Taxonomic analysis revealed that the alpha diversity was not significantly changed in all but one CRC datasets (PRJDB4176) as compared with their respective controls; conversely, alpha diversity was decreased significantly in patients of most CD datasets, while did not show consistent trends in UC patients (Table S1, Wilcoxon rank sum test, P-value < 0.05). Interestingly, we found that the human DNA contents (HDCs), as calculated as the percentage of sequencing reads mapped to the human genome, were significantly higher in patients in all diseases except one UC dataset (PRJEB1220) (Table S1), consistent with our results (35) that HDC could be used as a marker for intestinal diseases; the increased level of HDCs are likely due to that high level of deciduous epithelial and/or blood cells could be found in stools of patients with IBD or CRC resulting from gut injury and quickening cell cycles (21, 24, 29, 36).
Disease-specific and shared taxonomic gut-microbiome markers in CRC, UC and CD
We used MaAsLin2, a multivariable analysis tool, on relative abundance of species to adjust the confounding factors, such as body mass index (BMI), gender and age, and identify differential species in each dataset. We then performed meta-analysis on each disease to identify microbes that showed consistent trends in the same disease and referred them as “marker species” accordingly. Consequently, we identified in total 14, 43 and 44 marker species in UC, CD and CRC respectively; among which, 8 (57.1% out of 14), 32 (74.4%) and 31 (70%) were unique to the respective diseases. Out of the in total 87 marker species, 14 were found in at least two diseases and no one was common to all diseases (Fig. 1A).

-------

Problems to work on.
a. In the gut-microbiome text, what tool was used to adjust for confounding factors such as BMI, gender and age?
b. Continue the gut-microbiome text, starting after its last sentence.

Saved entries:
-------

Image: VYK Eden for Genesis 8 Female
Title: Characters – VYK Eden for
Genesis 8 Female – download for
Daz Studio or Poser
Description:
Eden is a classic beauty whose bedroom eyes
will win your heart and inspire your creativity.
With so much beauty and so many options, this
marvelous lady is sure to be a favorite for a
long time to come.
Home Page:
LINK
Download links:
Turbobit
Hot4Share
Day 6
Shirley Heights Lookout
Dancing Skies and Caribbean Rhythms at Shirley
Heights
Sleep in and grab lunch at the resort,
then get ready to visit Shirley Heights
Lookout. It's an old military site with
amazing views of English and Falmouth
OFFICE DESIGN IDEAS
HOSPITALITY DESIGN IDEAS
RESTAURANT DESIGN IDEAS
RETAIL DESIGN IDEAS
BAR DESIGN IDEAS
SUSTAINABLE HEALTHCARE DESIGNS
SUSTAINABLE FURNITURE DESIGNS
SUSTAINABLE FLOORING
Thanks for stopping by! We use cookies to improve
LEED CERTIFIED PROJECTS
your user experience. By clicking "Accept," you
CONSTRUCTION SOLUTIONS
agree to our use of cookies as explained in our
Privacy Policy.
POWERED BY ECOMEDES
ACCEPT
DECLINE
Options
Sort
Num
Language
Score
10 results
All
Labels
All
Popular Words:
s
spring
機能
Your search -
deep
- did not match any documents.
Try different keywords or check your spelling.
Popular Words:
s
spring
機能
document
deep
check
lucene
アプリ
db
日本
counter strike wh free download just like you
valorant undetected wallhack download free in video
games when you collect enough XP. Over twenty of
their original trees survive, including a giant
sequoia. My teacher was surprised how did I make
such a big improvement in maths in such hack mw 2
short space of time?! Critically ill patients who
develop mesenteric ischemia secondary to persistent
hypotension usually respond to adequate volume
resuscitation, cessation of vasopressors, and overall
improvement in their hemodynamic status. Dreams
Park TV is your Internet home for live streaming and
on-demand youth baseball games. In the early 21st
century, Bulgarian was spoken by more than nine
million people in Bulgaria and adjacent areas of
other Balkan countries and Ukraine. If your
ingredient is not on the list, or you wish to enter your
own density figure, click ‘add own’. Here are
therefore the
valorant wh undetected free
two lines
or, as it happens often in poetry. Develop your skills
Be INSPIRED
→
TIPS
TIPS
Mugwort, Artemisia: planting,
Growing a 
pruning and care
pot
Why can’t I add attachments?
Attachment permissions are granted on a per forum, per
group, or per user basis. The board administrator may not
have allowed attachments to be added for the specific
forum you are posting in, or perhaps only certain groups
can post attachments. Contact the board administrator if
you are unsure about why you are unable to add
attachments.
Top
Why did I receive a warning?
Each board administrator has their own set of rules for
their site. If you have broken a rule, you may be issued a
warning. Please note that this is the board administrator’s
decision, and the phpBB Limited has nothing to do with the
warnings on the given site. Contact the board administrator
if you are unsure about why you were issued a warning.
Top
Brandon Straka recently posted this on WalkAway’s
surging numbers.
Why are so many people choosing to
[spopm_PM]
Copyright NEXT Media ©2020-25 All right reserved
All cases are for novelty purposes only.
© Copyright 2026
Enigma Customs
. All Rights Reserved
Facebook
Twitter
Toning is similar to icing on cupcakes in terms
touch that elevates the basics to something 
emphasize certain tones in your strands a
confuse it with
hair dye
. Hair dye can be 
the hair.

-------

Replies.
a. MaAsLin2, a multivariable analysis tool.

b.
For CRC, marker species were mostly disease-enriched, including Fusobacterium nucleatum, Parvimonas micra, Gemella morbillorum and Peptostreptococcus stomatis, most of which were reported widely (33, 34). Interestingly, a significant proportion of CRC-enriched marker species were identified significantly in majority of CRC datasets, while most of CRC-depleted marker species were dataset-specific (p-value < 0.05 identified by MaAsLin2, Fig. S2), which was also in accordance with previous studies (33, 34).
Conversely, CD patients showed a depletion of control-enriched species, including Roseburia inulinivorans, Roseburia hominis, Coprococcus catus and several members of genus Alistipes, Bacteroides, and Eubacterium, which were also consistent with previous studies (25, 27). However, marker species in UC were a mix of both but mainly driven by disease-enriched ones (Fig. 1A), unlike a recent study that primarily showed a decreasing of control-enriched species (27); the discrepancies are likely due to study-specific results (Fig. 1A). Moreover, most of UC- and CD-marker species were identified as significant differential species in at least two datasets, unlike the CRC marker species (p-value < 0.05 identified by MaAsLin2, Fig. S2).
Among the shared markers, Alistipes onderdonkii and Ruminococcus torques showed conflicted trends between disease; for example, they both were decreased in CD patients but increased in CRC patients. These results are in fact consistent with previous studies (37-40) and suggest that both overgrowth and loss of certain species represent the disturbance of intestinal environment.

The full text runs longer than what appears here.